Thomas de Quincey también disponía de un ejemplar de las octavillas repartidas a las puertas del Drury Lane. Charles Lamb se la había entregado como recuerdo de la velada. De Quincey y Lamb se habían hecho amigos y compañeros de taberna, y Charles lo había ayudado a conseguir trabajo como aprendiz de escribiente en la South Sea House de Threadneedle Street. De Quincey tenía buena caligrafía, ya que había cursado el bachillerato en Manchester, y además poseía sólidos conocimientos matemáticos. Cuando salían de trabajar, muchas tardes se reunían en la Billiter Inn. Fue en la taberna donde Charles le mostró la octavilla cinco noches después del estreno de Vortigern.

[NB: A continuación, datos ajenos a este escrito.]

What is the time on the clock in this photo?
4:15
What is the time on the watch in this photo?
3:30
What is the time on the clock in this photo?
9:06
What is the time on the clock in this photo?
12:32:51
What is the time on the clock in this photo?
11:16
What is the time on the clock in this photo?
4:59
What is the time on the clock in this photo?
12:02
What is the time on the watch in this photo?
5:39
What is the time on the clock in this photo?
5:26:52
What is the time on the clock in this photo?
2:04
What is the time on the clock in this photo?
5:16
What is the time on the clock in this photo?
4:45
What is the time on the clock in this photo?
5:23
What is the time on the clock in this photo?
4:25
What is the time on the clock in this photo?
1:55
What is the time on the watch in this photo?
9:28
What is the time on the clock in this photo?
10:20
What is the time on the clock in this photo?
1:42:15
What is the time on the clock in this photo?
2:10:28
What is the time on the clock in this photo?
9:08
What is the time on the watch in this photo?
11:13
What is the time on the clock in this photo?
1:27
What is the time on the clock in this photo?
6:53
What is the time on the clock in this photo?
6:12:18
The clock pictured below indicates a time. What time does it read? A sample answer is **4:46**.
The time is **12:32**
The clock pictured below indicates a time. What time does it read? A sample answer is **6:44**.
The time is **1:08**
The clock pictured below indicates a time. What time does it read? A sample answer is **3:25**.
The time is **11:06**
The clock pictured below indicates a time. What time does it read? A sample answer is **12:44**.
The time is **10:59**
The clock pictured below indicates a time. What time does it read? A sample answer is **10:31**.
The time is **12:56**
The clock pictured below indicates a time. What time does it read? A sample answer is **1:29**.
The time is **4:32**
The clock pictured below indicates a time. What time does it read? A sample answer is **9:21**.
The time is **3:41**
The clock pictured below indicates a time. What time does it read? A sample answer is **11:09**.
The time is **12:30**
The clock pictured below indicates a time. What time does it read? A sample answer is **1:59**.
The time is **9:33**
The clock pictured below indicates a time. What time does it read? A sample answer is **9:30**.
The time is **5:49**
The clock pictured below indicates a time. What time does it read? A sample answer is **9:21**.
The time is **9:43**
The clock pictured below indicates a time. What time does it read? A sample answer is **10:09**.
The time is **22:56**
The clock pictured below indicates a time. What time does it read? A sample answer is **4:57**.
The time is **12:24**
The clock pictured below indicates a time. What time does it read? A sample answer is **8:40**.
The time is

– Han acusado a nuestro amigo de «flagrante falsificación» -comentó Lamb con marcado retintín.

– ¿Lo han hecho?

– Sin embargo, yo dudo de que Ireland sea tan prolífico. Es imposible que escriba con tanta soltura. Algunos fragmentos poéticos son sublimes. Estabas presente y los oíste. -Presionó el brazo de De Quincey-. Tengo una teoría: pienso que esa obra la escribió un contemporáneo de Shakespeare, tal vez un poeta menor. Ireland está tan seducido por Shakespeare que incluye su apellido en todos los papeles que encuentra.